== Working data ==
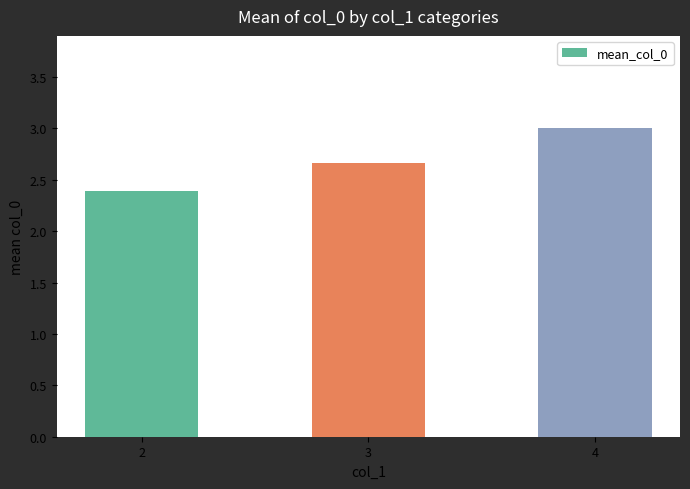

Between 4 and 2, which is larger?

4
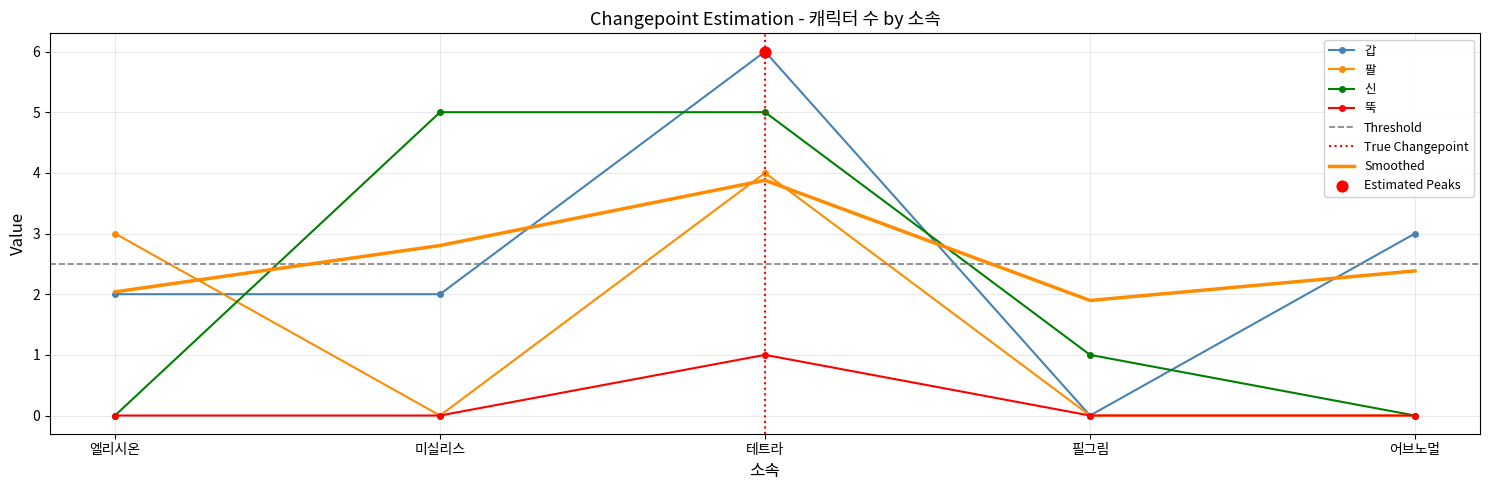

What are all the series names shown in the legend?

갑, 팔, 신, 뚝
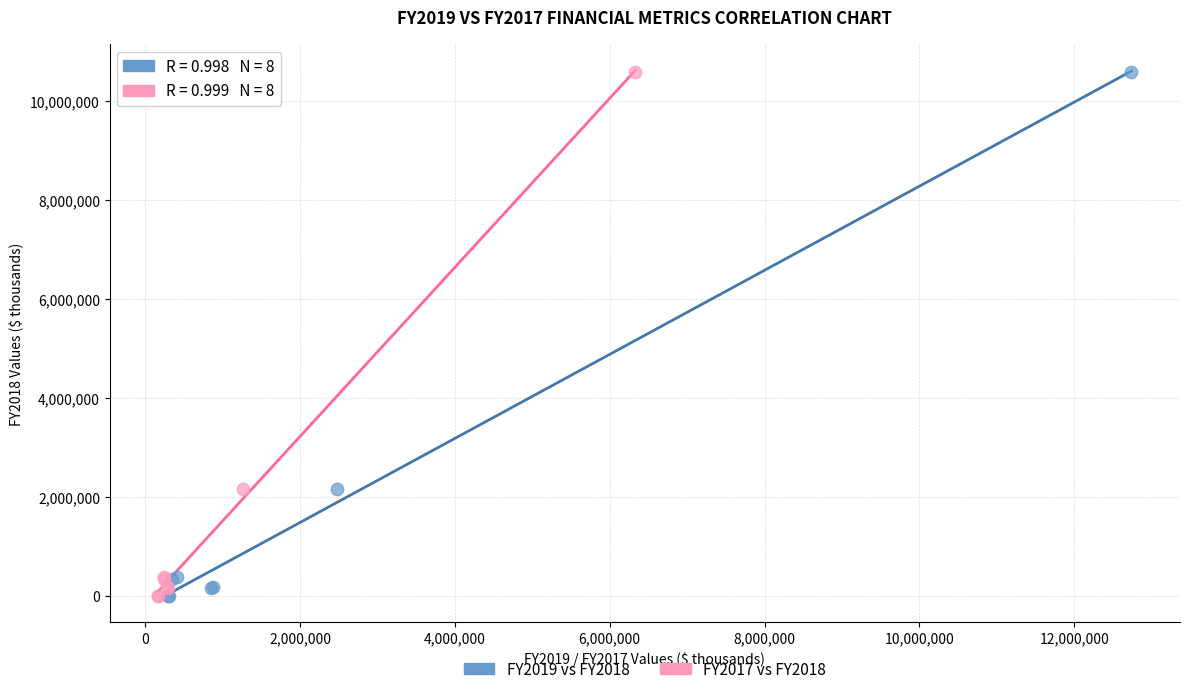

What are all the series names shown in the legend?

FY2019 vs FY2018, FY2017 vs FY2018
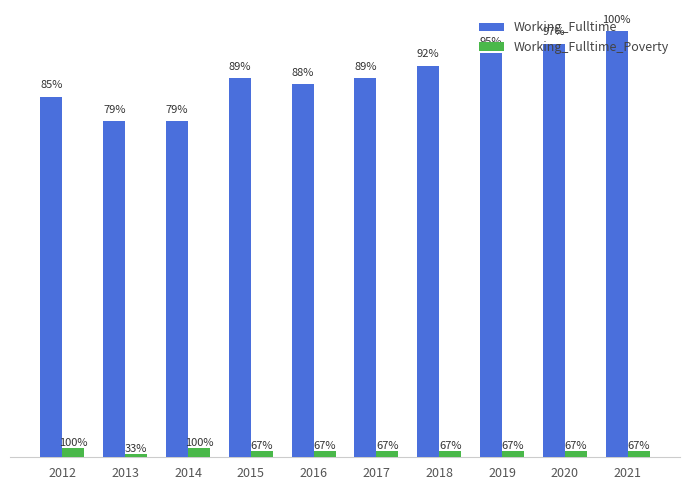

What are all the series names shown in the legend?

Working_Fulltime, Working_Fulltime_Poverty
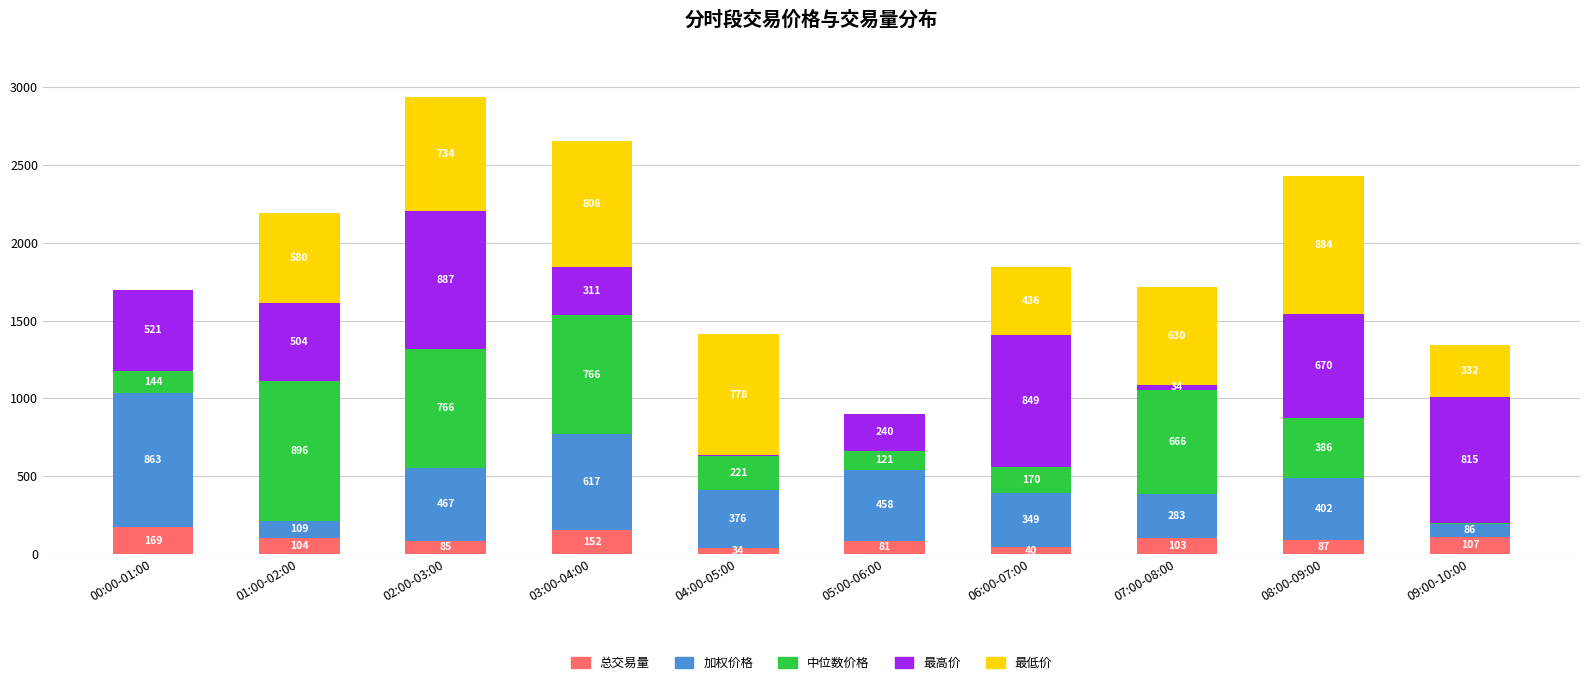

What is the sum of all 总交易量 values?

962.8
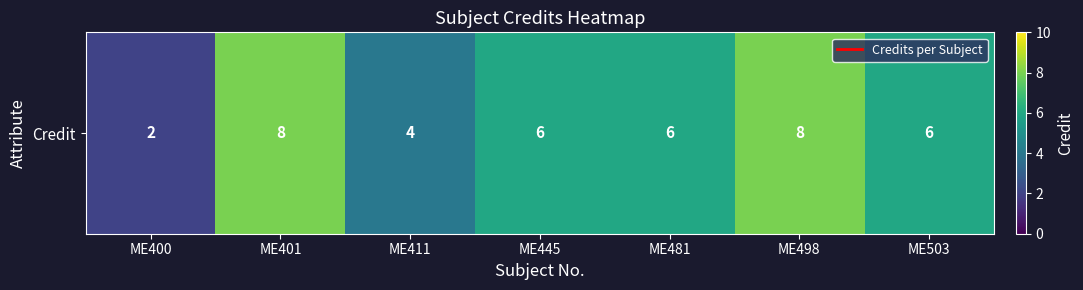

What is the average value?

6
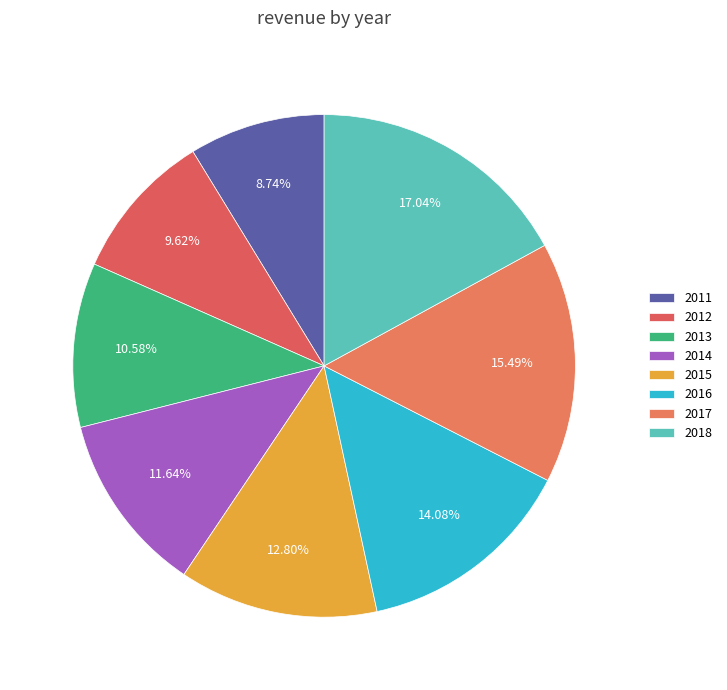

To the nearest percent, what percentage of the pie is 2013?

11%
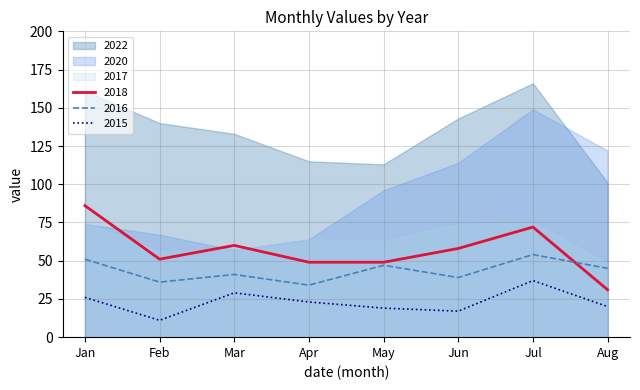

At which label is 2016 closest to 44?

Aug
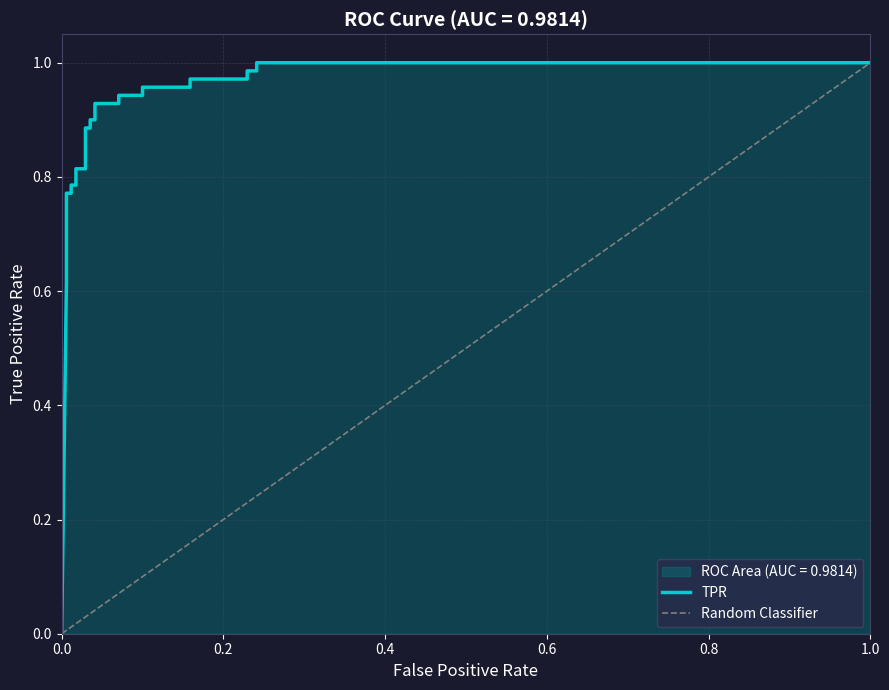

What is the sum of all values?

22.6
===
*Problem description:* Can you copy every entry above word for word, leaving out the pictures?

*Response:*
Between 4 and 2, which is larger?

4

What are all the series names shown in the legend?

갑, 팔, 신, 뚝

What are all the series names shown in the legend?

FY2019 vs FY2018, FY2017 vs FY2018

What are all the series names shown in the legend?

Working_Fulltime, Working_Fulltime_Poverty

What is the sum of all 总交易量 values?

962.8

What is the average value?

6

To the nearest percent, what percentage of the pie is 2013?

11%

At which label is 2016 closest to 44?

Aug

What is the sum of all values?

22.6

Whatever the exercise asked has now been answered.